__SHORT EXERCISE__.
Find each line in the records that contains the word "Reply" and copy those lines out.

(Boundary annotation records)
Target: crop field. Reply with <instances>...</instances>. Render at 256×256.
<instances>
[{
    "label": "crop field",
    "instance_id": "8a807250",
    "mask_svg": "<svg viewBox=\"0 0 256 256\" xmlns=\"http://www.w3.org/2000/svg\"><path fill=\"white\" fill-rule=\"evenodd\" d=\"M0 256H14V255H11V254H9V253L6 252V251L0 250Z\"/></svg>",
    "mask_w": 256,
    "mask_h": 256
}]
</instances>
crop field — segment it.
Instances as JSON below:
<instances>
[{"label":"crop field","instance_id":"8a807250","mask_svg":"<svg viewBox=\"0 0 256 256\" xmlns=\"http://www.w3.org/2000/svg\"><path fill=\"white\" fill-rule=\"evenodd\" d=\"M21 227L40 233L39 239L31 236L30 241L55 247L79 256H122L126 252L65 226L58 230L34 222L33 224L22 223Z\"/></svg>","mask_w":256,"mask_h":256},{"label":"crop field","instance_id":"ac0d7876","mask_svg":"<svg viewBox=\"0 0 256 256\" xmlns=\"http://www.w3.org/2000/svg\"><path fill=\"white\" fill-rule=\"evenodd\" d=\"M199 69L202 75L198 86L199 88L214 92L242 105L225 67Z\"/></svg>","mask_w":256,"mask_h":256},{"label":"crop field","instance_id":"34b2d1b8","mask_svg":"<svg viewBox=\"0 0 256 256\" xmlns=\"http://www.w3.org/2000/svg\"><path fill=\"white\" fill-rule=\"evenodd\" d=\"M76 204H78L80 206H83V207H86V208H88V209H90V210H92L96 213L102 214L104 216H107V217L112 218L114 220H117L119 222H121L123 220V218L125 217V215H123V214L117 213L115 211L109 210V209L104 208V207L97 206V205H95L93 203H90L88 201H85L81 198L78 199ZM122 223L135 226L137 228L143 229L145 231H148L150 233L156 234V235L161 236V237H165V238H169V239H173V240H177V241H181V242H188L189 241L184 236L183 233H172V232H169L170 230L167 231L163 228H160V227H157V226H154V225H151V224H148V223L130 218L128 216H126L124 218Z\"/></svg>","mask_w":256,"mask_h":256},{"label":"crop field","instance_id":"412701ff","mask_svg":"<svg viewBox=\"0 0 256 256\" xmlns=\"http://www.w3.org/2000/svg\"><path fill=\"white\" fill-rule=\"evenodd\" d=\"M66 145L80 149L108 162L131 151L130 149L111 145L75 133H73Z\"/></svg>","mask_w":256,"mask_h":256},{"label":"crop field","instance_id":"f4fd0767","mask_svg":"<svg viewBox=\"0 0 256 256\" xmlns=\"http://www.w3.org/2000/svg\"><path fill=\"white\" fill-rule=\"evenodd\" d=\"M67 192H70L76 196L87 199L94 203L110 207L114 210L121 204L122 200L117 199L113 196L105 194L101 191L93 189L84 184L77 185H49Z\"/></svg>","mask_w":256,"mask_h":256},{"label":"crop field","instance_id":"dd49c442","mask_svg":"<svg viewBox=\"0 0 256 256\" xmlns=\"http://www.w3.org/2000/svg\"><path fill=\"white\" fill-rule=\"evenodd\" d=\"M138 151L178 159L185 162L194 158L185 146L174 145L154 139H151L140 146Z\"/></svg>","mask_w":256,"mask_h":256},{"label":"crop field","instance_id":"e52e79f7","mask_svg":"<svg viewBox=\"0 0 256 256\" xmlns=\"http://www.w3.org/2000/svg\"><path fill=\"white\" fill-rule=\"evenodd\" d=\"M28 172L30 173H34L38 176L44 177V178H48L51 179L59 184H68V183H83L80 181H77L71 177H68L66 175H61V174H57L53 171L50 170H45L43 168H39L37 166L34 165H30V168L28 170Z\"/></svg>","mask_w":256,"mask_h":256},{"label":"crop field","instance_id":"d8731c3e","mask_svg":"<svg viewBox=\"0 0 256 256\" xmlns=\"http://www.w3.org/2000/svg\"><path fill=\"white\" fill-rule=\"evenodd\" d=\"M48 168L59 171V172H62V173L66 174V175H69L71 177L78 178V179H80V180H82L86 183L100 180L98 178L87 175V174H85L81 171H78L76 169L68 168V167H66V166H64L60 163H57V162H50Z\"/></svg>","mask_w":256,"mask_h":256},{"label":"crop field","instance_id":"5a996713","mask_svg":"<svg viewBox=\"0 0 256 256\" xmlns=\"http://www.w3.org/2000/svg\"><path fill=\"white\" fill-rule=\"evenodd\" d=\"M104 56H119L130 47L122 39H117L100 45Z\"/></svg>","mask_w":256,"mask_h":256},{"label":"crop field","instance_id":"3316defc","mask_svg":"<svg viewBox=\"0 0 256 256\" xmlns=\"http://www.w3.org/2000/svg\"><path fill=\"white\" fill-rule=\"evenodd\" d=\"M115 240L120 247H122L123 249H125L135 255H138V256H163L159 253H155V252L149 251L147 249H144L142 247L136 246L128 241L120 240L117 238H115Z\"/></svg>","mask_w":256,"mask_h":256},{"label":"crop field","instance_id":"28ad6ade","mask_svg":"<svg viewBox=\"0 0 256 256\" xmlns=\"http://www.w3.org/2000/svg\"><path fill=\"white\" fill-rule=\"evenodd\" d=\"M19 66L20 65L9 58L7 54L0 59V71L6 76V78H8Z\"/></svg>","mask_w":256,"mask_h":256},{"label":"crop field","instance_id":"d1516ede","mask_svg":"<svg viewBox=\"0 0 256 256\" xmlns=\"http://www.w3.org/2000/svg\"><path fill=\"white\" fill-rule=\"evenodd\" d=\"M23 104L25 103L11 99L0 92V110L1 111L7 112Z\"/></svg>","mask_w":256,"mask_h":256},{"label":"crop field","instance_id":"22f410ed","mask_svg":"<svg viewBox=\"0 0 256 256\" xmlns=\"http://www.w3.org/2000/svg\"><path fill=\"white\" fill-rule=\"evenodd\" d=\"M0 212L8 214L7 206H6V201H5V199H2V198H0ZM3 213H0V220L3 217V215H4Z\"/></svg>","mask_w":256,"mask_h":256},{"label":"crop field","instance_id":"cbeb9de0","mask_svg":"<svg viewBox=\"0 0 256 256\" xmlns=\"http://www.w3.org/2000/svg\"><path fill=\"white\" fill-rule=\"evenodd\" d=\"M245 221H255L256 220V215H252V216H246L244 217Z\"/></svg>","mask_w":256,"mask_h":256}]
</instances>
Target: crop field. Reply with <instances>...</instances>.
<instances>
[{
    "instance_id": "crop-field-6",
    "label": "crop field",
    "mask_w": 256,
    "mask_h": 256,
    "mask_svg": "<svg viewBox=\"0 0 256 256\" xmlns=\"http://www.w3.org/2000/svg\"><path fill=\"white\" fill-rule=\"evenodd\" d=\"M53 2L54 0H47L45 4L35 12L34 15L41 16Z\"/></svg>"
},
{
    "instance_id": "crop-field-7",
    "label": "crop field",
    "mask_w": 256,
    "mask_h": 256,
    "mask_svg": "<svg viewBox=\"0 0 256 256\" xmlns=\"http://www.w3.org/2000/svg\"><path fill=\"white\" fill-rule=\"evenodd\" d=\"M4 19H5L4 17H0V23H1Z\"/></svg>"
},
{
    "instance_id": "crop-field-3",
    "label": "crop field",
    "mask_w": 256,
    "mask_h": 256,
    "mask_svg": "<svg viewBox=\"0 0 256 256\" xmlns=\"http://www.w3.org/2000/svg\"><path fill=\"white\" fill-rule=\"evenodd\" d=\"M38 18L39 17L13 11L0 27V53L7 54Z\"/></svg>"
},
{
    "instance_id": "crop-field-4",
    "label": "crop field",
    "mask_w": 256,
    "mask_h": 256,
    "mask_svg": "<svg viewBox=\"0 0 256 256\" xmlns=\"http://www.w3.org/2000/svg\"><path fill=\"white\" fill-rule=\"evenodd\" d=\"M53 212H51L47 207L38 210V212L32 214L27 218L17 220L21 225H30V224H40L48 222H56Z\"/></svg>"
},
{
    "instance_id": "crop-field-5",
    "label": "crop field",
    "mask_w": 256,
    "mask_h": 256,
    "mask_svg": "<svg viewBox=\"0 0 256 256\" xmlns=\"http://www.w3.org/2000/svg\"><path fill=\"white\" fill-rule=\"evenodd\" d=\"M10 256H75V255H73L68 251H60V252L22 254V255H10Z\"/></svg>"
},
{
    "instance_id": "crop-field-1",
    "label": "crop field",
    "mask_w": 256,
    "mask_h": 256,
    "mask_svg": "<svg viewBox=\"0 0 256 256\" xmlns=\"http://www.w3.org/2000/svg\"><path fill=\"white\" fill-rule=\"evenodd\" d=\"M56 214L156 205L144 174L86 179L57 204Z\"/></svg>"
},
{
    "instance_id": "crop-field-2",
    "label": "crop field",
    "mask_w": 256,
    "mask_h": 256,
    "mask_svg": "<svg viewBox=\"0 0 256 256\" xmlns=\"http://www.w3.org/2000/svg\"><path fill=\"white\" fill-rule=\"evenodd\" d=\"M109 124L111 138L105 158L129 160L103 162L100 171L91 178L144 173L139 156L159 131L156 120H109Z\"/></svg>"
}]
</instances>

__FINAL RESULT__.
Target: crop field. Reply with <instances>...</instances>. Render at 256×256.
Target: crop field. Reply with <instances>...</instances>.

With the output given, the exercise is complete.